The Benefits of 'Vendor-Free' Open Source IT
mjasay writes "IDC has released a report looking into industry adoption of open software. In the study, analyst Matt Lawton stumbles across an intriguing trend: IT departments do most of the services around open source, rather than third-party consulting companies. While IDC believes this is a bad thing, the data in the report suggests otherwise. 70% of the enterprises surveyed did their own implementations, while roughly 90% supported their own open-source deployments. This might be a cause for alarm if the projects weren't so successful: 70% of the projects were deemed to be of "Critical" or "High Importance" compared to other IT projects and 90% plan to maintain or increase their investment in open source projects. Could it be that open source is liberating enterprises from an unhealthy dependence on vendors, and that early results suggest that this will be a Very Good Thing for the success of IT projects, many of which have failed historically."
This might be a cause for alarm if the projects weren't so successful: 70% of the projects were deemed to be of "Critical" or "High Importance" compared to other IT projects..."
This post reminds me that most slashdotters are engineers, and not project managers. How in the world do you infer that the projects are "so successful"?
The article (which I did read) does claim a large percentage of the projects are "Critical" or "High Importance", but this does not mean, "These are the successful projects." Rather it means, "These projects had damn well better be successful!" Are they successful? No word on that.
This is another example of posters' bias, reading conclusions into an article that does not support them.
Come back when there's some history of these internally supported projects. Let's see if they do better than the dismal 50% average success achieved by today's corporate technologists.
Where I work, it seems to come down to
(a) Spend several ten of thousands upfront and the another few thousand every year on a commercial product. Never have it integrate like they promised it would. Wait weeks or forever for fixes. Repeat every three years. Or..
(b) Buy a couple of servers.
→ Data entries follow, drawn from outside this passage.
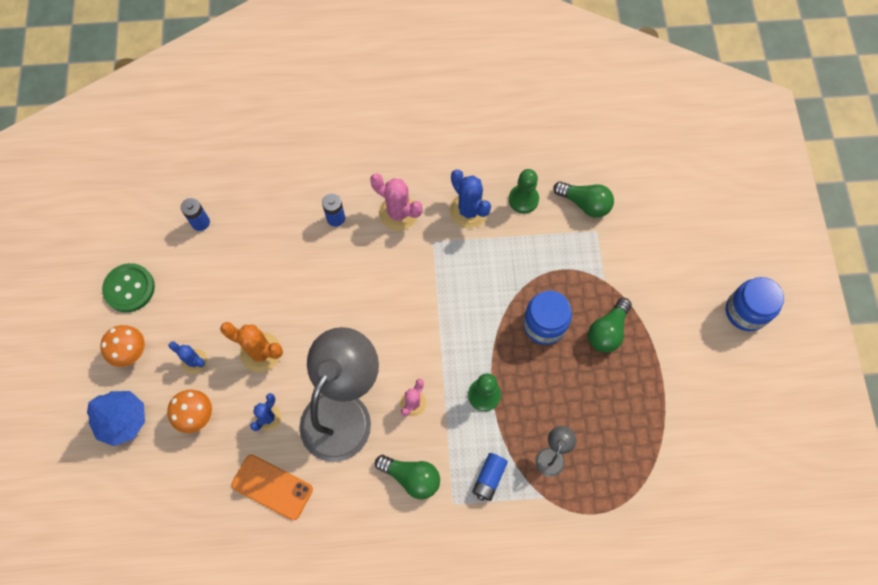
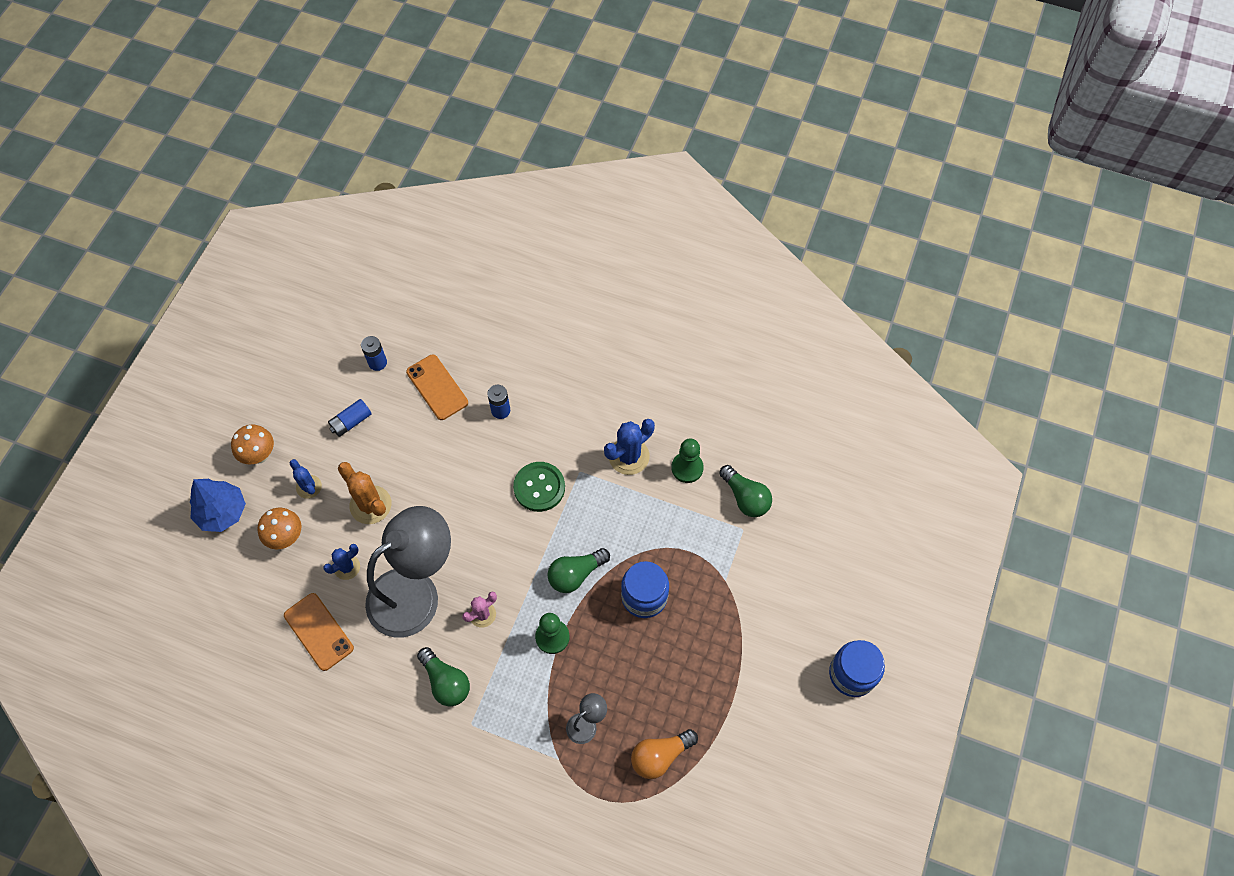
camera: 25 degrees right, 5 degrees down
(129, 288) = (286, 396): green button -> green button (539, 487)
(267, 222) = (437, 387): none -> orange phone
(398, 213) = (561, 430): pink cactus -> none
(469, 210) = (629, 456): blue cactus -> blue cactus turned 60 degrees clockwise
(489, 478) = (516, 716): blue battery -> blue battery (351, 422)
(607, 331) = (702, 630): green light bulb -> green light bulb (576, 574)
(628, 453) = (660, 756): none -> orange light bulb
Spend time I would otherwise have spent trying not to fall asleep putting together what we need by gluing together a few open source systems. Fix it when it breaks. Maybe it takes a few weeks. But we always get there in the end.
I'd be much happier paying good money for commercial 'solutions' if they weren't pretty much always rubbish. And by rubbish I mean plaintext auth over http, I mean wasting a week whilst vendors argue over whose problem it is - without actually investigating, etc etc.
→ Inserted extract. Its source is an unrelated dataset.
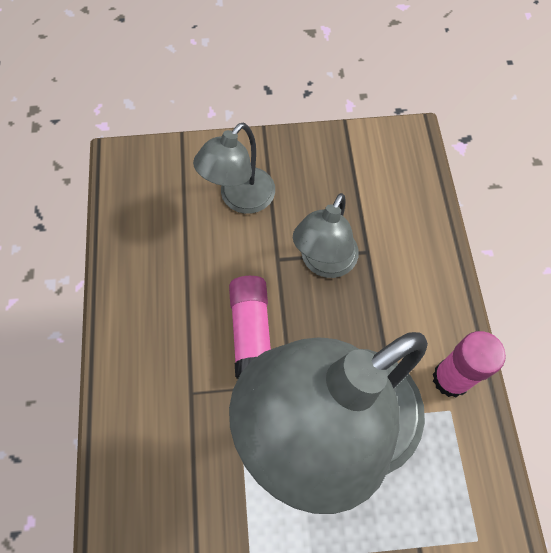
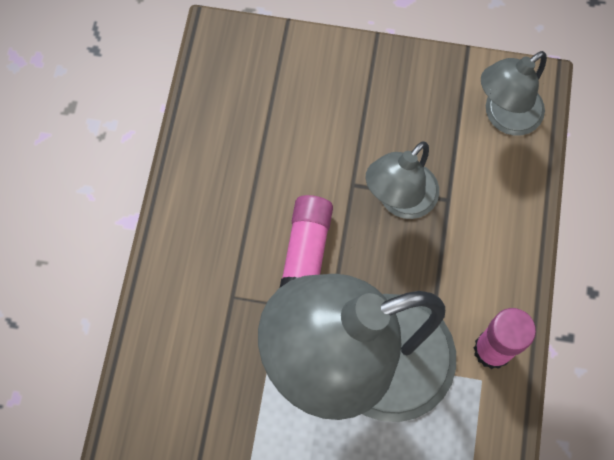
camera: 15 degrees right, 5 degrees up
(240, 199) = (331, 110): grey lamp -> grey lamp (504, 117)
If want less-than-perfect products with substandard support, I can do that myself.
Why are you looking at me like that?
The article has a chart, labelled "Primary Source of Project Services".
And the line on the chart that struck me was the most was the one labelled "No other services required", with responses in the 20 percent (or more) range.
That means one in five projects, relying on Open Source Software, requires no support whatsoever (other than what the developers do for themselves, I presume).
That suggests that the Open Source Software they are using requires very little, if any, support.
In other words, IT JUST WORKS.
Can you imagine a project that relies on Windows, or other Microsoft software, that can get along without someone assigned to support? Heck, even a simple home Windows user has to know or hire someone to provide support, otherwise their PC ends up being used as a doorstop.
This matches my own experience. My son provides my PC service. When I was using Windows, I had to ask him for help every couple of weeks or so. But then he installed Linux for me (Debian, Gnome, Firefox, Thunderbird, OpenOffice), and he hasn't had to touch my PC for almost two years. Linux has never crashed on me (though Firefox has).
I know that my son also converted a small business to Linux (servers and desktops), and now they don't call him unless they want something new added -- they never call him to fix something that's broken, unless it's a hardware problem.
This means that, when it comes to Total Cost of Ownership, Open Source software is not only cheaper for the initial installation, it is also cheaper in the long run, due to reduced problems, and reduced support costs.